Recent Developments in Inverse Problems - Abstract
Wagner, Roland
As the image quality of modern ground based telescopes like the planned European Extremely Large Telescope (E-ELT) is degraded by effects of atmospheric turbulences, they depend heavily on Adaptive Optics (AO) systems. Using measurements of incoming wavefronts from guide stars, AO systems reconstruct the turbulence above the telescope and derive the shape of deformable mirror(s) (DM). Most types of AO systems rely on measurements from artificially created laser guide stars (LGS) as the sky coverage with bright stars is low.
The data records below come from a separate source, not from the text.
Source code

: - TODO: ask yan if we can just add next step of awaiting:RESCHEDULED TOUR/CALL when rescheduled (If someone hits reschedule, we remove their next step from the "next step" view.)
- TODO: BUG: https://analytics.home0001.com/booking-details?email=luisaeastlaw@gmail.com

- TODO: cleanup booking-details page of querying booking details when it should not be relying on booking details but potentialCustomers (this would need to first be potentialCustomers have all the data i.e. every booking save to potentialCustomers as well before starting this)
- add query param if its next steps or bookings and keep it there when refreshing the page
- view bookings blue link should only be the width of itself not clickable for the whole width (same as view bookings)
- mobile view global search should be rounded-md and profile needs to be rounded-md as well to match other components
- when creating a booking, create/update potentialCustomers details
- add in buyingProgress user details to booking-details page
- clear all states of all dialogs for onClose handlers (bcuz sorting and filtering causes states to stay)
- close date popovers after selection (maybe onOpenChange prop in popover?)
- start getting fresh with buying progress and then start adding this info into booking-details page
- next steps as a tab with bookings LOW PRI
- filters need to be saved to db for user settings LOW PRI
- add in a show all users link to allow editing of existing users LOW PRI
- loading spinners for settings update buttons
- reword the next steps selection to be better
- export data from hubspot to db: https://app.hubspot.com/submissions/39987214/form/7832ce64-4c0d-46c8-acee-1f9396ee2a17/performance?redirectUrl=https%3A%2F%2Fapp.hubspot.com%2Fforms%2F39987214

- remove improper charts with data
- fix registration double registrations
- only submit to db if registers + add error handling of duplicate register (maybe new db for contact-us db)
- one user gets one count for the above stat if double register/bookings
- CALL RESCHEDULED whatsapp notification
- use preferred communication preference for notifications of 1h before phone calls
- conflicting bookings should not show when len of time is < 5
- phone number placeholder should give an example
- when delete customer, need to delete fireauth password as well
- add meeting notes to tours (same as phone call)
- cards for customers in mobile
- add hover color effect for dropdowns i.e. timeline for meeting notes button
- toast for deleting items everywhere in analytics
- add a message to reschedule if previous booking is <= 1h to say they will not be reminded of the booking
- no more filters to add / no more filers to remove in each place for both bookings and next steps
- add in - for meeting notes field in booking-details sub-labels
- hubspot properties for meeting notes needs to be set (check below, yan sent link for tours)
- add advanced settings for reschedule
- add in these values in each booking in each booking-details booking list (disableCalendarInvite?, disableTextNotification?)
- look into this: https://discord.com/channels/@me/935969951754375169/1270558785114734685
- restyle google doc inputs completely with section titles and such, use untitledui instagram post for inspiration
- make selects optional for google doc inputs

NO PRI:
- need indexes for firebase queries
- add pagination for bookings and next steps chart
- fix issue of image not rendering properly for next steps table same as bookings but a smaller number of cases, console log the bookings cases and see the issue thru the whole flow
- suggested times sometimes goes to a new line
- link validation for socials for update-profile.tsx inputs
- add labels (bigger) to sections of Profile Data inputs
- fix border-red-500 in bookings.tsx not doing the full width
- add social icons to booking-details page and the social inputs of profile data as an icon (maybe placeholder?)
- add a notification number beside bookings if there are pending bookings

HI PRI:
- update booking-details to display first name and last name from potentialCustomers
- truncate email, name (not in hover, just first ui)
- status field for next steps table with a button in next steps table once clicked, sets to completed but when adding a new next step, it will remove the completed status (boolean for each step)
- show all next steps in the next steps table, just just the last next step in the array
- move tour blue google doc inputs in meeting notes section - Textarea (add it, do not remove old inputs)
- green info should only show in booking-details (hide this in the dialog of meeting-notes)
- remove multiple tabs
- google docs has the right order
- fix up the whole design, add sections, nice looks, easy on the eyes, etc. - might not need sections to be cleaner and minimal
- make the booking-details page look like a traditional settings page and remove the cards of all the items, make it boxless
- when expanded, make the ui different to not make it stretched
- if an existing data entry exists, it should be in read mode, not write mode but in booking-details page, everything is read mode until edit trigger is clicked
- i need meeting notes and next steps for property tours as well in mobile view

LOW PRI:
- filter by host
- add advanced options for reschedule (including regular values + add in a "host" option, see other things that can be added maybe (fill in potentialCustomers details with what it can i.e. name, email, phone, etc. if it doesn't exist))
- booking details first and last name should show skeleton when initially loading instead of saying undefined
Unfortunately, measurements from LGS suffer from additional effects, e.g., spot elongation, which affect the reconstruction of the atmosphere or the shape of the DM.
We present a new reconstruction method for Ground Layer Adaptive Optics (GLAO), based on the Bayes approach. In GLAO, several guide stars, each associated to a wavefront sensor, and a single mirror is used for the correction of the turbulence in the layer closest to the ground, where usually most of the atmospheric turbulence is located. Such a system uses a combination of natural and laser guide stars. As spot elongation is a well-documented effect when observing an LGS, one can model it mathematically in the reconstruction approach. In the Bayes approach it is natural to model the spot elongation as a specific noise distribution. Contrary to the standard approach, including the noise distribution of the spot elongation directly into the reconstruction of the atmosphere, e.g., by the minimization of an appropriate Tikhonov functional, and thus solving a large coupled system of linear equations, we aim for a compensation of spot elongation in a separate preprocessing step. Together with a cumulative reconstructor (CuReD), this results in a new linear and fast GLAO reconstructor.